I also realized that whenever Sachie talked about her husband yelling at her, I interpreted the yelling in an entirely different way, imagining it to be like the tempest-in-a- teapot blustering so many men indulge in.

Eryl Shields said...

Until quite recently women here would have been told to gaman too and I have come across plenty that did for years.

You probably interpreted the situation wrongly because such abuse isn't a familiar aspect of life for you. We use our own experiences to interpret what we encounter in the external world. Some thing I'm beginning to notice about you Mary is that you are prone to beating yourself up about something or other. Give yourself a break lady!

Glad Sachie got away. Good story.

Mary Witzl said...

Eryl -- Sachie was so unfailingly upbeat and cheerful every time I saw her that I would have had to be a lot more astute than I am to figure out what was going on.

You're right that we use our own experiences to make sense of what is happening around us. Sachie might have dropped hints about her husband's behavior, but if she did I misinterpreted them. I don't berate myself for having done this -- honest! I just wish I still had her phone number.

Kanani said...

Oh, that's sad. I wish there were a way you could find her.

Mary Witzl said...

Kanani -- Sadly, there isn't. The awful thing is that I subsequently forgot her last name, then I lost touch with Kim-san, our mutual friend, who was actually Korean. Sachie was thoroughly nice, and so easy to talk to. It is sad to make good friends only to lose them forever. And all because I washed that damned jacket.

Nicole said...

Wow, Mary. What a post. Part of me wants to say, "How tragic!" Another part of me, though, wants to say, "Hooray for Sachie for getting the heck out of Dodge!" Wish you could find out what happened, but I agree with Carole that your pool meetings were probably a great blessing to her.

Mary Witzl said...

Hello, Nicole -- You are right: I just wish I knew what had happened -- or rather I wish I knew that Sachie and her little girl were okay and did not end up going back to the husband. The fact that her mother urged her to stick with him even when she must have dreaded to do so just kills me; if I'd had any idea, I would have been able to give her some support.

Anonymous said...

OMG, what a riveting tale.
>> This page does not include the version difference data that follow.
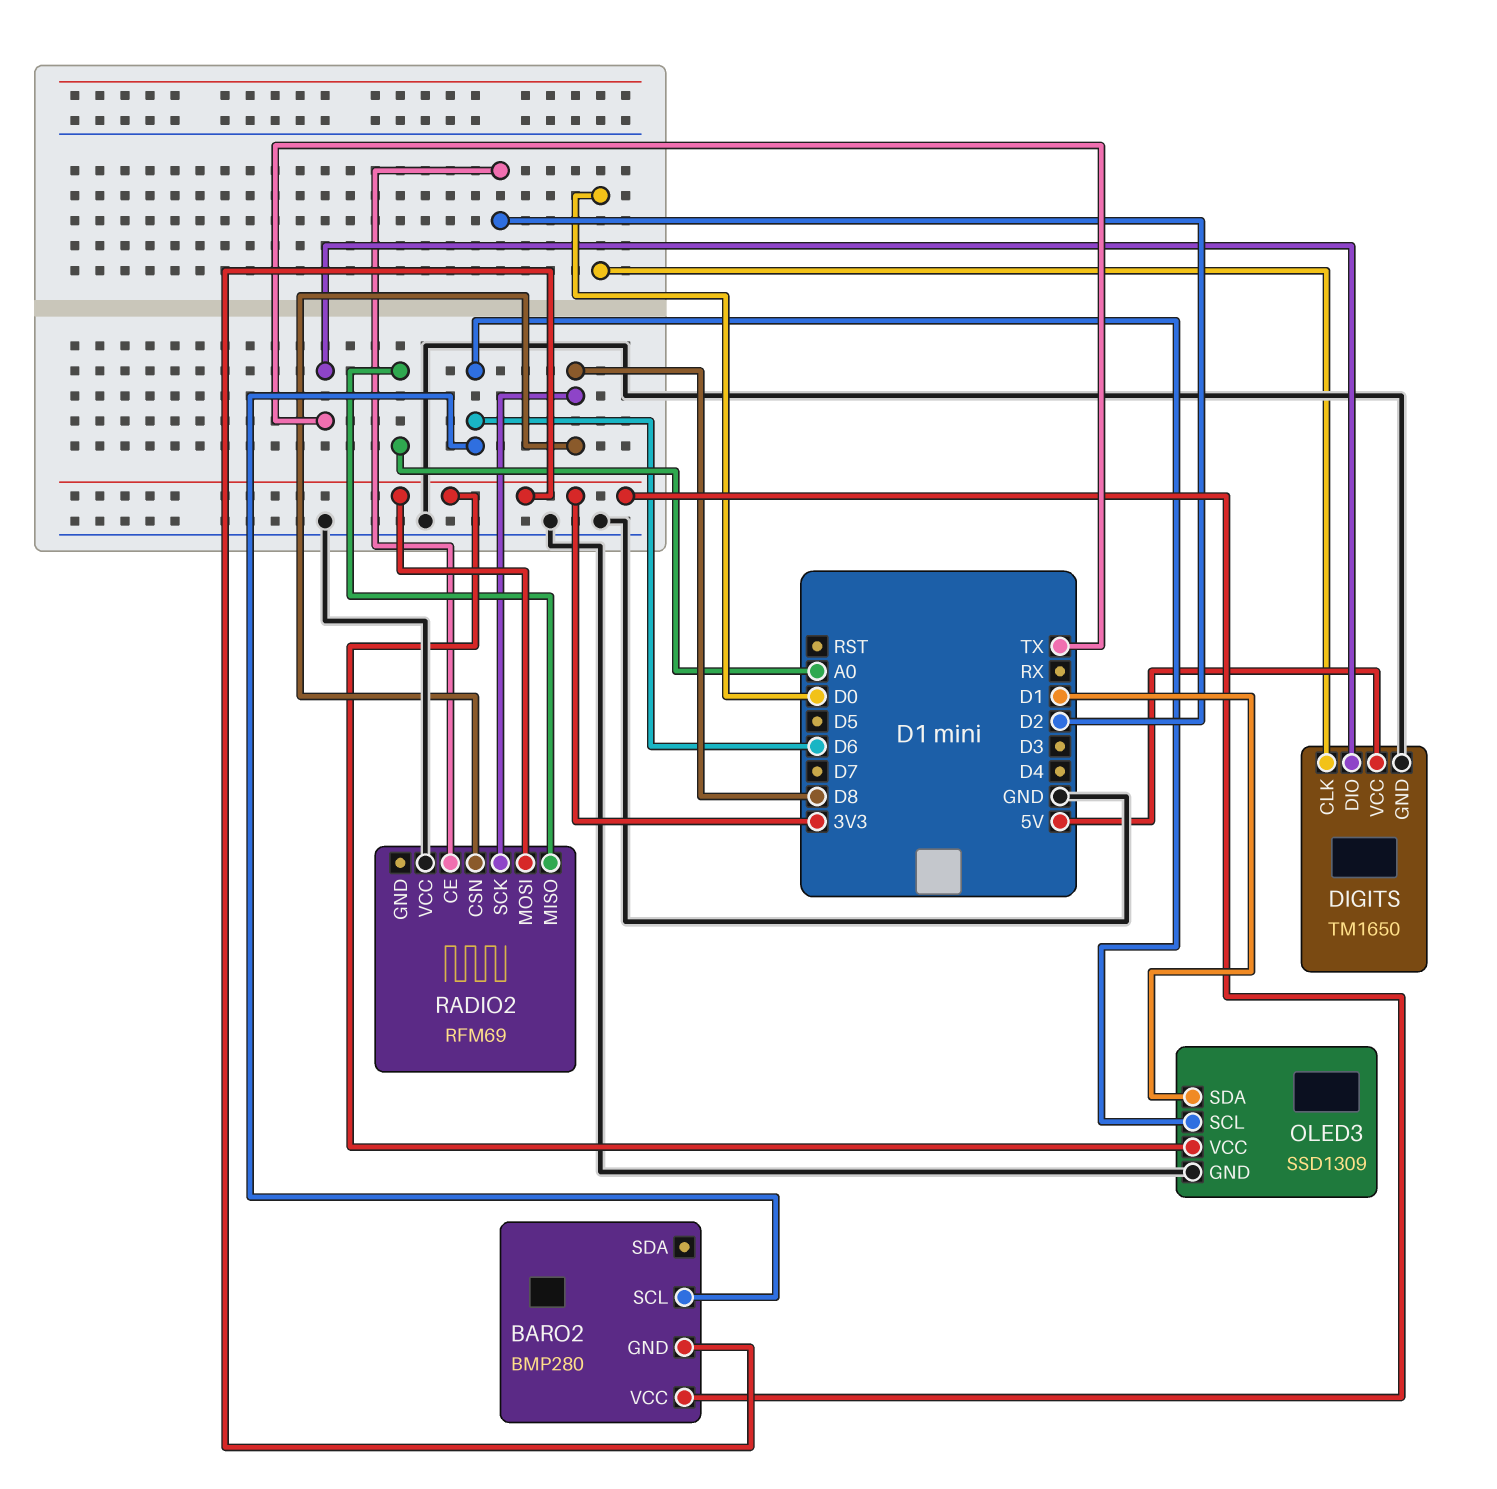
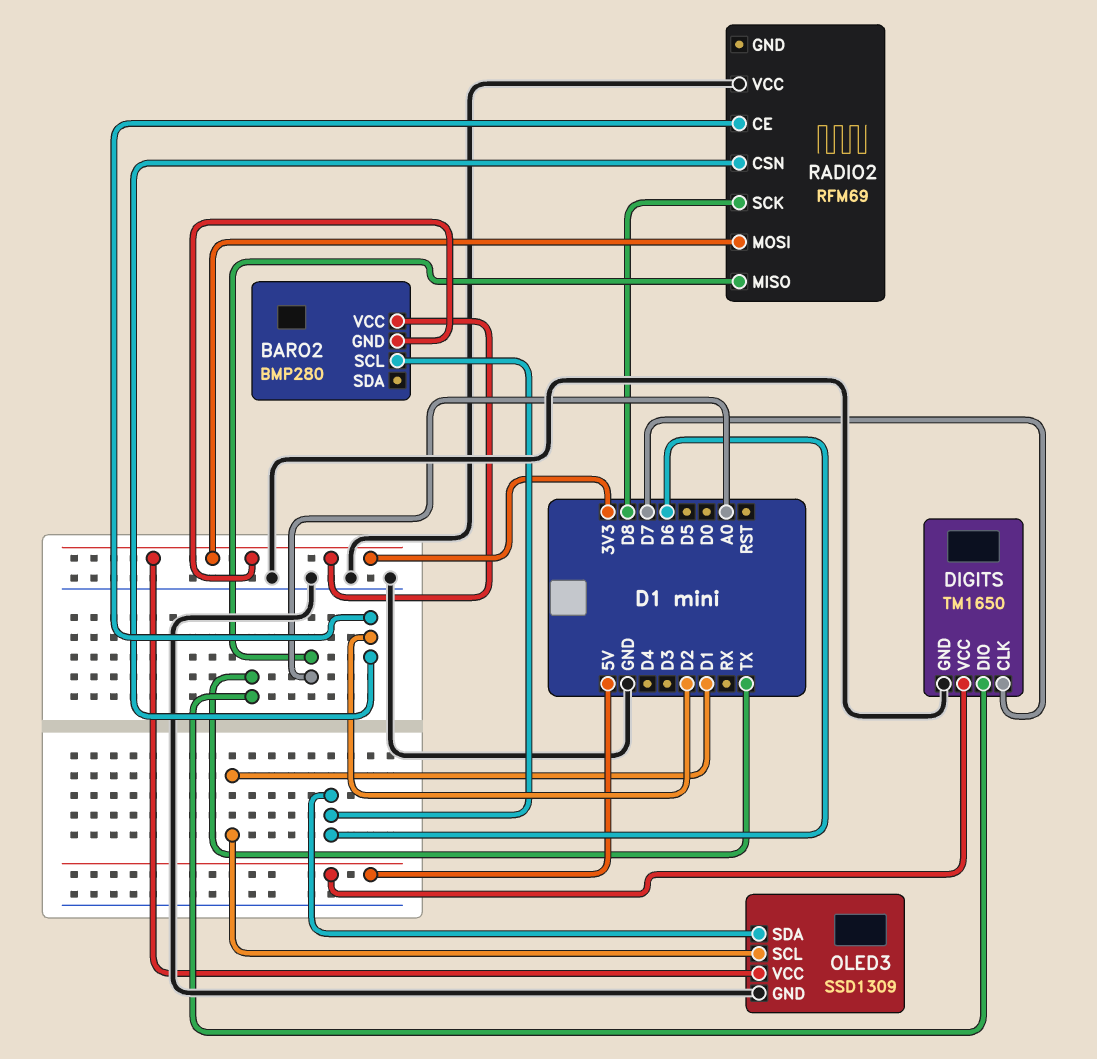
DIGITS pin CLK: D0 -> D7
OLED3 pin SCL: D6 -> D1
OLED3 pin SDA: D1 -> D6
RADIO2 pin CSN: D8 -> D2

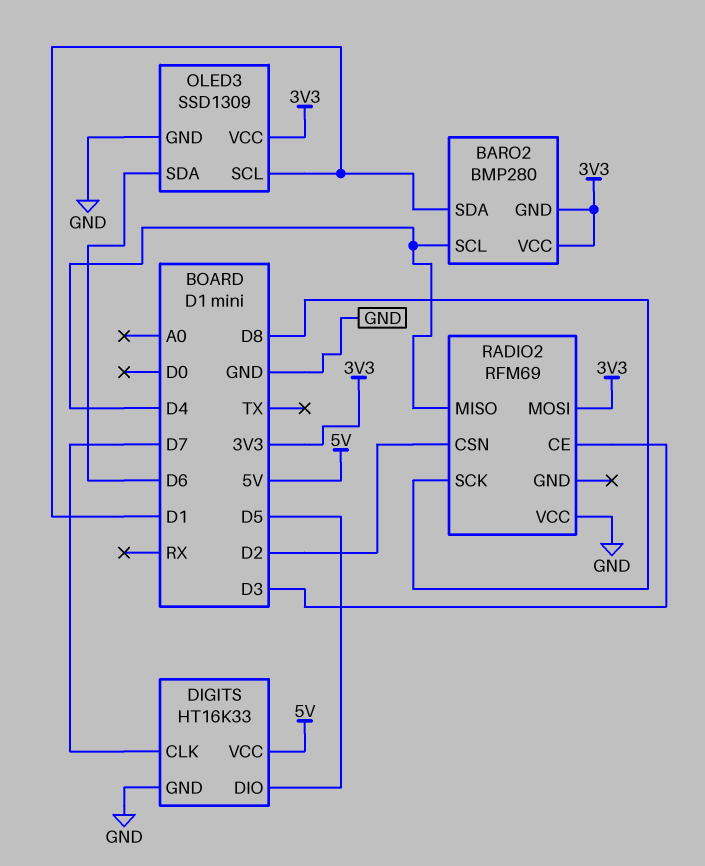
BARO2 pin SCL: D6 -> D4
BARO2 pin SDA: none -> D1
DIGITS: TM1650 -> HT16K33
DIGITS pin DIO: TX -> D5
RADIO2 pin CE: D2 -> D3
RADIO2 pin MISO: A0 -> D4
I'm sorry it's true, for your friends sake and that you lost her number, but it's a story begging you to elaborate and fictionalize...maybe as a tribute to such a unique, strong person????

Mary Witzl said...

Kathie -- In fact, I could fictionalize this more (I've changed Sachie's name and hometown), but it seemed dramatic enough as it was. What I would like to do is elaborate on it and invent a good ending for her. I just hope there really was one.
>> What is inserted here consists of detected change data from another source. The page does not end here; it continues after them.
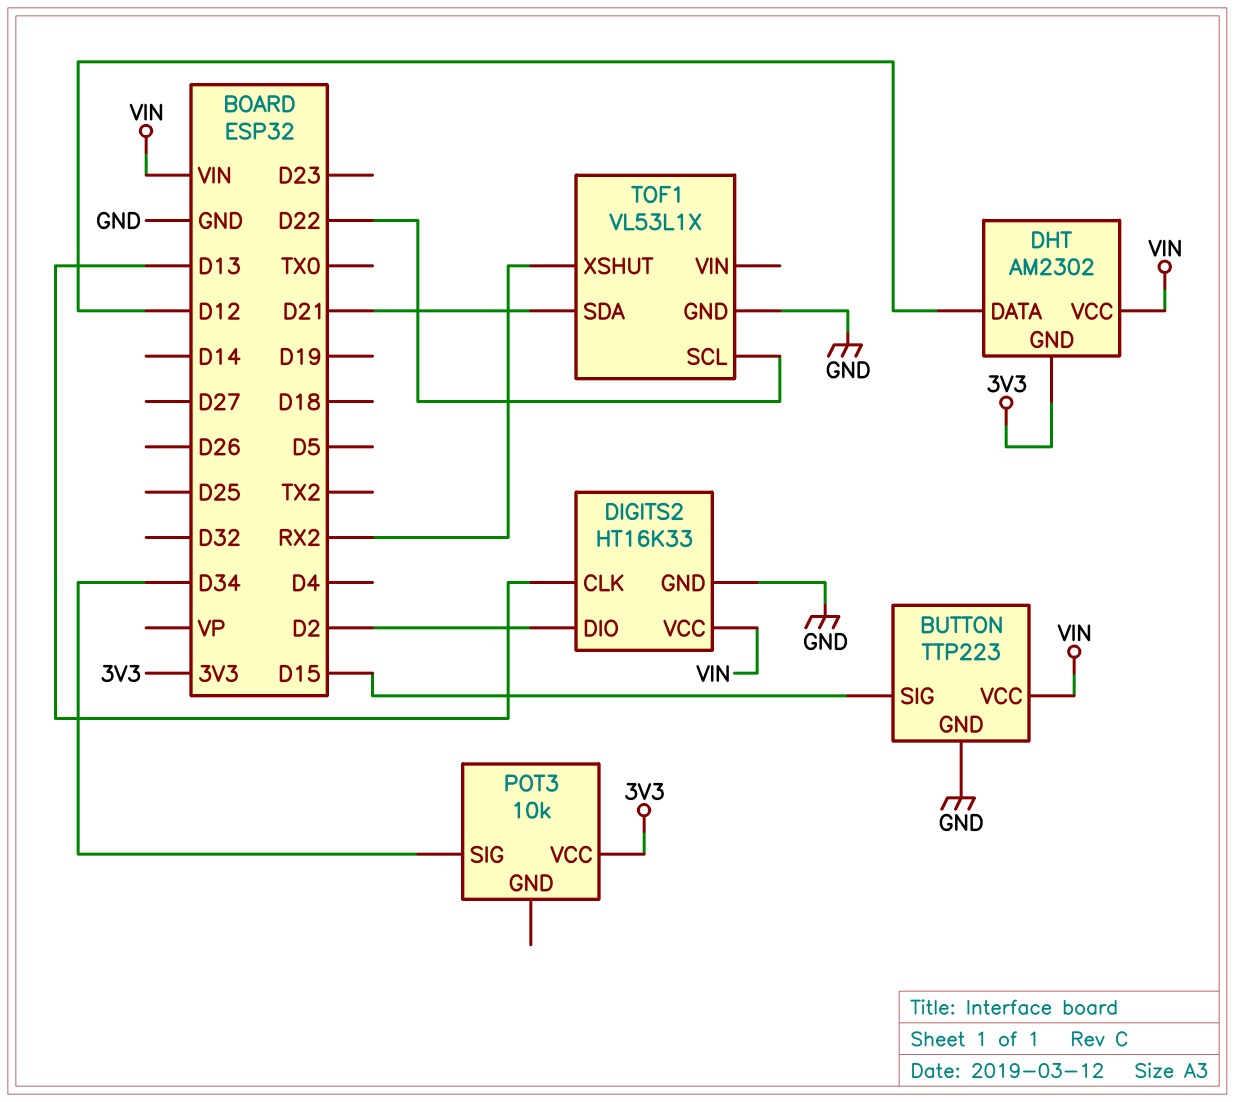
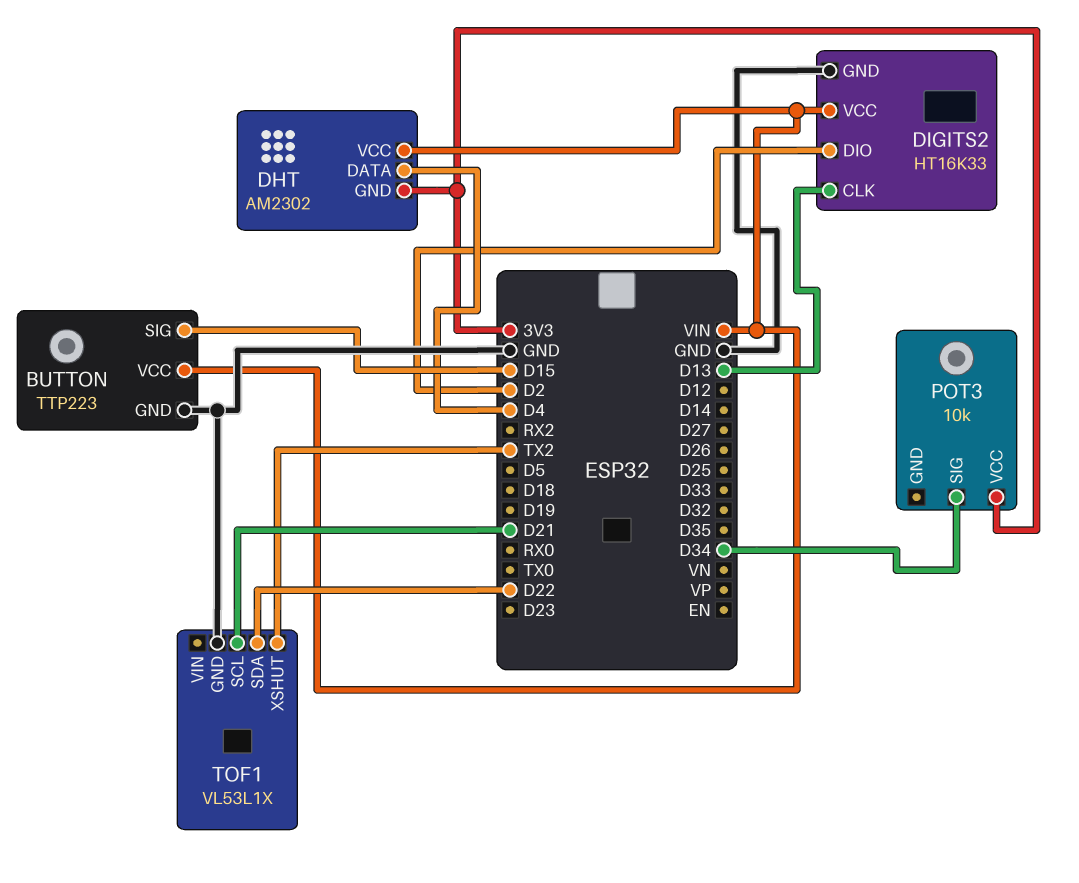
DHT pin DATA: D12 -> D4
TOF1 pin SCL: D22 -> D21
TOF1 pin SDA: D21 -> D22
TOF1 pin XSHUT: RX2 -> TX2

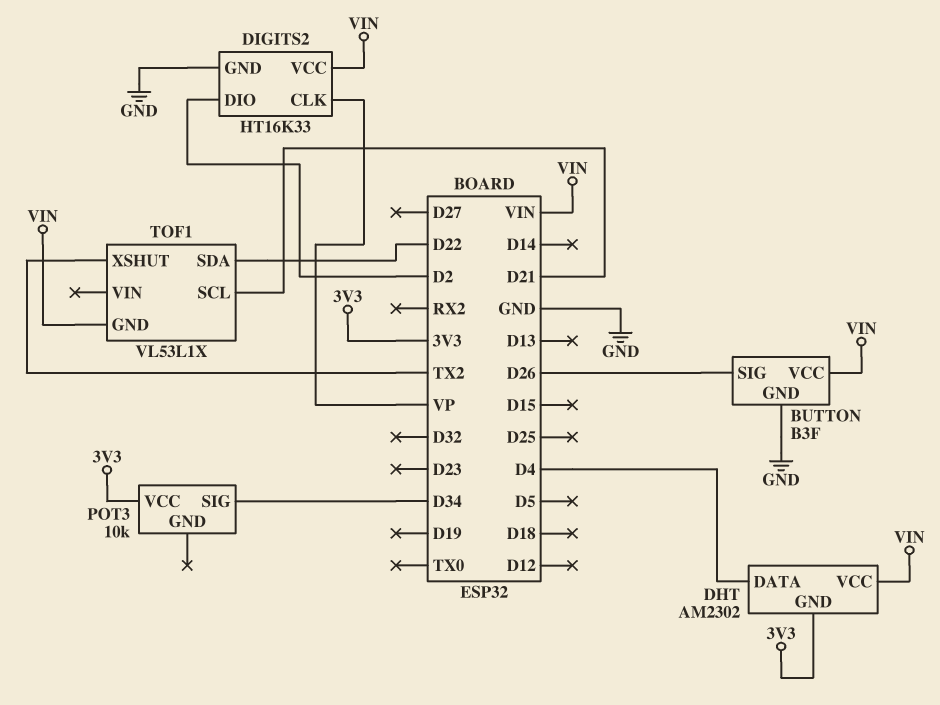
BUTTON: TTP223 -> B3F
BUTTON pin SIG: D15 -> D26
DIGITS2 pin CLK: D13 -> VP
TOF1 pin GND: GND -> VIN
The story could have had a worse ending, too: Sachie's and my mutual friend Kim-san had actually walked by Sachie's house and heard Sachie calling out to her from the bathroom window, asking her to phone the police: her husband was actually in the process of knocking the door down and she and her daughter were terrified. It was the fact that he had begun to beat the daughter that forced Sachie to leave. If Kim-san hadn't been walking past the house, who knows how far he would have gone?